### Example 8:flexural stress for double reinforced beam using transform area method

determine the flexural stresses for the beam shown in figure 1 using the transformed-area method.
Figure 1

Transform area for steel in tension area=n.As
As=4*1.0=4in2
Transform area for steel in tension area=4*9=36in2

Transform area for steel in compression area=(2*n-1)*.As
As=4*0.79=3.16in2
T.A for steel in compression area=(2*9-1)*3.16=53.72in2

reinforcing steel in compression area will enhance the performance of beam and reduce the size of the beam significantly. also, it will help in positioning stirrups or shear reinforcement. compression steel will contribute to resisting concrete creep and long term deflection. therefore it will be stressed highly with time. transform area will be doubled 2*n*As'. in this example, we used (2*n-1) to deduct the holes of reinforcing bars in the compression area.

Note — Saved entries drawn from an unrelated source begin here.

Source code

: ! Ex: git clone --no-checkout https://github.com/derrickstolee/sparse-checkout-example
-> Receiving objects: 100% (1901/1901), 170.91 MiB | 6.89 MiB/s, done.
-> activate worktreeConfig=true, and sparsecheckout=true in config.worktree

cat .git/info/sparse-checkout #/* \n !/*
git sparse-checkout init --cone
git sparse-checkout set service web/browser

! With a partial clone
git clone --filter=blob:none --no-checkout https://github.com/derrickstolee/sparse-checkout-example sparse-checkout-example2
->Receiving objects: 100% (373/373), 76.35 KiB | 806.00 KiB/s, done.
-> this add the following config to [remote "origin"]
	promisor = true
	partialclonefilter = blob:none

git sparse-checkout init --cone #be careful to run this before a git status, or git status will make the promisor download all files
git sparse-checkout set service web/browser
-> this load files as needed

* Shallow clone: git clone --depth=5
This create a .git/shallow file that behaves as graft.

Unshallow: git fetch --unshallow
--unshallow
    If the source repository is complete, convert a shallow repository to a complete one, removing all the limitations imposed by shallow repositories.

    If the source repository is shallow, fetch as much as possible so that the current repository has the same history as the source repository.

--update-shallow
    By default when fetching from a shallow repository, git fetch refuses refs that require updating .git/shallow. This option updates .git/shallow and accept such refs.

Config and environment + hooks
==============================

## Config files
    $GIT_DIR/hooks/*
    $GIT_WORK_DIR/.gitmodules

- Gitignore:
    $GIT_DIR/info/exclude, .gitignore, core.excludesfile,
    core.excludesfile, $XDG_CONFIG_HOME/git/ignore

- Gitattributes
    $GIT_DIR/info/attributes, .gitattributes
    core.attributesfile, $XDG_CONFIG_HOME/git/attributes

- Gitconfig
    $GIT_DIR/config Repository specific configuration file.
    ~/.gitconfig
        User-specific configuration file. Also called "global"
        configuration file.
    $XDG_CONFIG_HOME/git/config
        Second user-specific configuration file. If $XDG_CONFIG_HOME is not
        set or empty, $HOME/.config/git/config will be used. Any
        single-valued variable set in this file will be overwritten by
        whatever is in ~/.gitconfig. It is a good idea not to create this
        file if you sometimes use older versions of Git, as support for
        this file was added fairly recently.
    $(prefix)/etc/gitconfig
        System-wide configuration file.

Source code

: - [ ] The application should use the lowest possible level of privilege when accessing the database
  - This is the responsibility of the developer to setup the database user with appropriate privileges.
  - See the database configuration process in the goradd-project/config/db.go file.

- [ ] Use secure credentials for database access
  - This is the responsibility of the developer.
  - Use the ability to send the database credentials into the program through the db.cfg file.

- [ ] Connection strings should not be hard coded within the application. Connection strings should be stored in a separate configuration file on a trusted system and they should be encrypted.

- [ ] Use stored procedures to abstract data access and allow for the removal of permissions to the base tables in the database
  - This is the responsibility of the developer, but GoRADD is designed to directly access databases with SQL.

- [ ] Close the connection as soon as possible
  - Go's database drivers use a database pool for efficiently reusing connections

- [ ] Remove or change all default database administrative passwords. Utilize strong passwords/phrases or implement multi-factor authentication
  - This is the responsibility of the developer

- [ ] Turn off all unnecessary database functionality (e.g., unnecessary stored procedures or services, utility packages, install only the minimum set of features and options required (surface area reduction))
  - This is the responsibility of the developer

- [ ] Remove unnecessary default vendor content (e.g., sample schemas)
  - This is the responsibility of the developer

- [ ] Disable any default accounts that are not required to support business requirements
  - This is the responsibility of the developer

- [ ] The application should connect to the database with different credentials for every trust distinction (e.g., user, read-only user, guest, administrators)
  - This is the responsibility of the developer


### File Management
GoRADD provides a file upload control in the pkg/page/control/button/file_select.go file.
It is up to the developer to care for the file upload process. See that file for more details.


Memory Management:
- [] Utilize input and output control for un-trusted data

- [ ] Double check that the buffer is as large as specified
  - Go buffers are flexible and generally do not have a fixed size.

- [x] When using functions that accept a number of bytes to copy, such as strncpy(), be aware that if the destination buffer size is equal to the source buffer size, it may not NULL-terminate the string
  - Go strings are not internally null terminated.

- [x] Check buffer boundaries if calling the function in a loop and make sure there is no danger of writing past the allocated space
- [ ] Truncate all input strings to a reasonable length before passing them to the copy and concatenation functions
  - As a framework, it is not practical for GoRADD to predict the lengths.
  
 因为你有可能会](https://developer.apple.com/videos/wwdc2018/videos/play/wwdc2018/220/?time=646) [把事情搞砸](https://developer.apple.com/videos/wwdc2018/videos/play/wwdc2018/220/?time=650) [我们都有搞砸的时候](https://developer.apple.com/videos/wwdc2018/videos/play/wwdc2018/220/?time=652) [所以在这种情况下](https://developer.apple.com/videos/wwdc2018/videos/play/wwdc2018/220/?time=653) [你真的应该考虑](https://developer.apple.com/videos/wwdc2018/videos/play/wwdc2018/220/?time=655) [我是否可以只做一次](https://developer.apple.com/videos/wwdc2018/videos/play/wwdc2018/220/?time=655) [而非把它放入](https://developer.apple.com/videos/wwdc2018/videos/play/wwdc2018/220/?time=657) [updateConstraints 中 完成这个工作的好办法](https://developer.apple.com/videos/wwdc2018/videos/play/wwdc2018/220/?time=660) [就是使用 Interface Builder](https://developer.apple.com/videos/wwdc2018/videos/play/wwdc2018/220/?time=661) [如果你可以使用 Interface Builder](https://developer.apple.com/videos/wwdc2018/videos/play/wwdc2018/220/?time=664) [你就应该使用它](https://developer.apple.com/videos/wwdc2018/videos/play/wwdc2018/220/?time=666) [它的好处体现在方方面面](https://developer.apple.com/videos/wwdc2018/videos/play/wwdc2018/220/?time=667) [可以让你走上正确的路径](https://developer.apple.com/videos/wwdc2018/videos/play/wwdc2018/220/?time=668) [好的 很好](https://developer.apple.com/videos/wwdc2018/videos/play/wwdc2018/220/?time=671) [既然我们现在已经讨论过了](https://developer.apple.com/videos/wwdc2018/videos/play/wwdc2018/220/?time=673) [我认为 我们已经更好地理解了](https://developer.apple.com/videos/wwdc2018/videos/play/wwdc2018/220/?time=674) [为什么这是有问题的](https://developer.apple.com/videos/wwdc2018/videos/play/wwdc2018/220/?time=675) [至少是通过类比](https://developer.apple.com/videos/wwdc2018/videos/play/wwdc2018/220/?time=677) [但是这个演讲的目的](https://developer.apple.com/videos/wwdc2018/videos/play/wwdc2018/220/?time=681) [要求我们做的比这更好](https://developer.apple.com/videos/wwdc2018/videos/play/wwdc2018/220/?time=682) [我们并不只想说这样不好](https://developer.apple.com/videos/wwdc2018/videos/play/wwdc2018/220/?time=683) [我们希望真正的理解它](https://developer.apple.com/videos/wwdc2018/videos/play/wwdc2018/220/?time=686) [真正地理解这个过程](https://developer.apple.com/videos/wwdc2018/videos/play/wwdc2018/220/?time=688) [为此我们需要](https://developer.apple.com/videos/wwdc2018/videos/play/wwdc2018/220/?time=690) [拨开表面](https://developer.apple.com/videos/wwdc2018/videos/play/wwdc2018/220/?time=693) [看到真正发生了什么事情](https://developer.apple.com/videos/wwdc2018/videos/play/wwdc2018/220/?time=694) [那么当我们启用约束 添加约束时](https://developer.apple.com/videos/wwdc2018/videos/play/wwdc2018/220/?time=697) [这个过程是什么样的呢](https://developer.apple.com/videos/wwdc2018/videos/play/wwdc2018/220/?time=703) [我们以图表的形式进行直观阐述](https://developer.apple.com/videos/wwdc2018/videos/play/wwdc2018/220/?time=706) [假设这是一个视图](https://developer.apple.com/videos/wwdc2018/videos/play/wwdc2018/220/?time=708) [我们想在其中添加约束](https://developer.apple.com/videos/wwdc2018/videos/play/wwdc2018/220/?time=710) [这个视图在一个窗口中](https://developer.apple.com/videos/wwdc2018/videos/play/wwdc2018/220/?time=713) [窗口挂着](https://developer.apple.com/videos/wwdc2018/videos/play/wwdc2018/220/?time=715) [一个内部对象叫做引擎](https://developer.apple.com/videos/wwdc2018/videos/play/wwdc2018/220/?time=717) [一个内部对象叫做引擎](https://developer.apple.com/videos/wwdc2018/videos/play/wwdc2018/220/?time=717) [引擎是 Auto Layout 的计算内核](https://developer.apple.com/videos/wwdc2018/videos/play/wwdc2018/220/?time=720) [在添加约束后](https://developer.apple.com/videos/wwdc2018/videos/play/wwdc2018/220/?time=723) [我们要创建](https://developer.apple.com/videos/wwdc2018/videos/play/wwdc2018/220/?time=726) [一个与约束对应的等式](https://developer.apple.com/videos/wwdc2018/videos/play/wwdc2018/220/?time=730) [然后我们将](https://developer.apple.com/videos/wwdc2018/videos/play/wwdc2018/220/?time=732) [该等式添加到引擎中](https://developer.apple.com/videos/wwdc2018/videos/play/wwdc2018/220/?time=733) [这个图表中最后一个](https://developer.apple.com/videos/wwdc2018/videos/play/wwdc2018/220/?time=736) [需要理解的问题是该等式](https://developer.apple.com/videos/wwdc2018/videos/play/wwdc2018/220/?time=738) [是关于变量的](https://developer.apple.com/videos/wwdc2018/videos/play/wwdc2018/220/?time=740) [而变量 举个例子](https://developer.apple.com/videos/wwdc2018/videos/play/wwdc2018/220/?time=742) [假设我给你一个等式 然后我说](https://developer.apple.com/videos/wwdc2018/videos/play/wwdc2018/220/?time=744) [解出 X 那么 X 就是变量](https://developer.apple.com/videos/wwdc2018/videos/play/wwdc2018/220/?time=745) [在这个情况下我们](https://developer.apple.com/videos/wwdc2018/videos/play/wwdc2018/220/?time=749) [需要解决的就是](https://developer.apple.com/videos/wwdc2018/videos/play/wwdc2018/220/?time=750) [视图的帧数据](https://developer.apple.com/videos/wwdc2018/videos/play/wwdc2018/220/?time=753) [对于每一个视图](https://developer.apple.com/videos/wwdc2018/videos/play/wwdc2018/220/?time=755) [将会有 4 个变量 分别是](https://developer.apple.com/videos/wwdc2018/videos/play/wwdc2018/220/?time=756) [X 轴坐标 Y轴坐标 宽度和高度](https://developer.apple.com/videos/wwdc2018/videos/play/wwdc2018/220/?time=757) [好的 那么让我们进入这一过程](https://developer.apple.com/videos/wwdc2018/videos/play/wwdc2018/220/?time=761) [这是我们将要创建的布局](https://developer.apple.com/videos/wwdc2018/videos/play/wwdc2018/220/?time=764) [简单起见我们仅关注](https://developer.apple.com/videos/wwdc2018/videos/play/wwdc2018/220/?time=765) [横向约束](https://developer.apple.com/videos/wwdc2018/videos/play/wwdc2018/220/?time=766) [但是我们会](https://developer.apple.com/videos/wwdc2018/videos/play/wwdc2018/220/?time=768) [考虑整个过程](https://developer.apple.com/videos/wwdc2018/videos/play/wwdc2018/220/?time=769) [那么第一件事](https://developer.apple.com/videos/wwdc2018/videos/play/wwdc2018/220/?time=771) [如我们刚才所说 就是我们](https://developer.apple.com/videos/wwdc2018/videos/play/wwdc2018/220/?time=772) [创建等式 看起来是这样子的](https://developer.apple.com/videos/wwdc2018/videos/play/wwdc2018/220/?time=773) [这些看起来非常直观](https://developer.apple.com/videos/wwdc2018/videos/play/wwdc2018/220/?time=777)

neutral axis location by equalling moments of the area around the neutral axis as shown in figure 2

53.72*(x-2.5)+18*x*(x/2)=36*(29-x)
53.72x-134.3+9x^2-1044+36x=0
9x^2+89.72x-1178.3=0
x=7.5in

Figure 2

moment of inertia using parallel axis theorem
=(18*7.5^3)/12+5.4*18*3.75^2+53.72*5^2+36*21.5^2
=19983.68in4=0.93ft4

flexural stress at extreme compression fiber where y=7.5in=0.625ft
fc=(M*y)/I
=(320*0.625)/0.93=215k/ft2=1493psi

flexural stress at center of compression reinforcing steel where y=5in=0.417ft
fs'=(2*n*M*y)/I
=(2*9*320*0.417)/0.93=2580.65k/ft2=17921psi

flexural stress at the center of tension steel where y=21.5in=1.79ft

fs=(n*M*y)/I
=(9*320*1.79)/0.93=5548.39k/ft2=38530psi

1. thank you for providing us these example. it was very beneficial to me.
can i understand , why you doubled the area in compression steel. it should be (n-1|) As' , it was nAs'-As' = As' (n-1) that already consider As' area that deducted.